# Deleting DVR history, Timers etc.



## apollo1300 (Oct 20, 2005)

How do you delete DVR history and timers etc?
If I delete a timer it still shows up in the list with a "deleted" flag". 

I't unimaginable that this feature does not exist, yet I have been unable to figure out how to do it.


----------



## Mike Johnson (Jan 16, 2005)

Welcome, Apollo1300!

As far as I know, there is no way to delete the DVR history until they auto-delete after 9 days.

If you delete a timer, it will show up as "deleted" until the nightly reboot and file maintenance. This normally isn't a problem, but sometimes when you are adjusting timers, you need the event to be reset and not be "deleted". A soft-boot will usually clear it.

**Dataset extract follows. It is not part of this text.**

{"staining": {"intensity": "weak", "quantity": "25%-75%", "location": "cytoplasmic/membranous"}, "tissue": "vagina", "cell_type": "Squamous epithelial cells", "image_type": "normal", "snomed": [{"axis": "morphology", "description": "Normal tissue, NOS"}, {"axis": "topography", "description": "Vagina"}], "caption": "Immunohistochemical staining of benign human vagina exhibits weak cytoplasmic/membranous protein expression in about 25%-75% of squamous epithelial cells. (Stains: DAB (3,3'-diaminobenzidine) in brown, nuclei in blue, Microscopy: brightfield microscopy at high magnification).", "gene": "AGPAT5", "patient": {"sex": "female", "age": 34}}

Hold in the front panel power button for 10 seconds.


----------



## MrC (Jun 6, 2005)

Gotta hide that porn... gotta hide that porn!


----------



## lakebum431 (Jun 30, 2005)

MrC said:


> Gotta hide that porn... gotta hide that porn!


HA! That was good for a Monday morning laugh. :lol:


----------



## LtMunst (Aug 24, 2005)

MrC said:


> Gotta hide that porn... gotta hide that porn!


Just have to make sure "Hide Adult" is enabled in the locks. "Locked event" will show in the history, so the wife will know you were watching porn, just not what kind of porn.


----------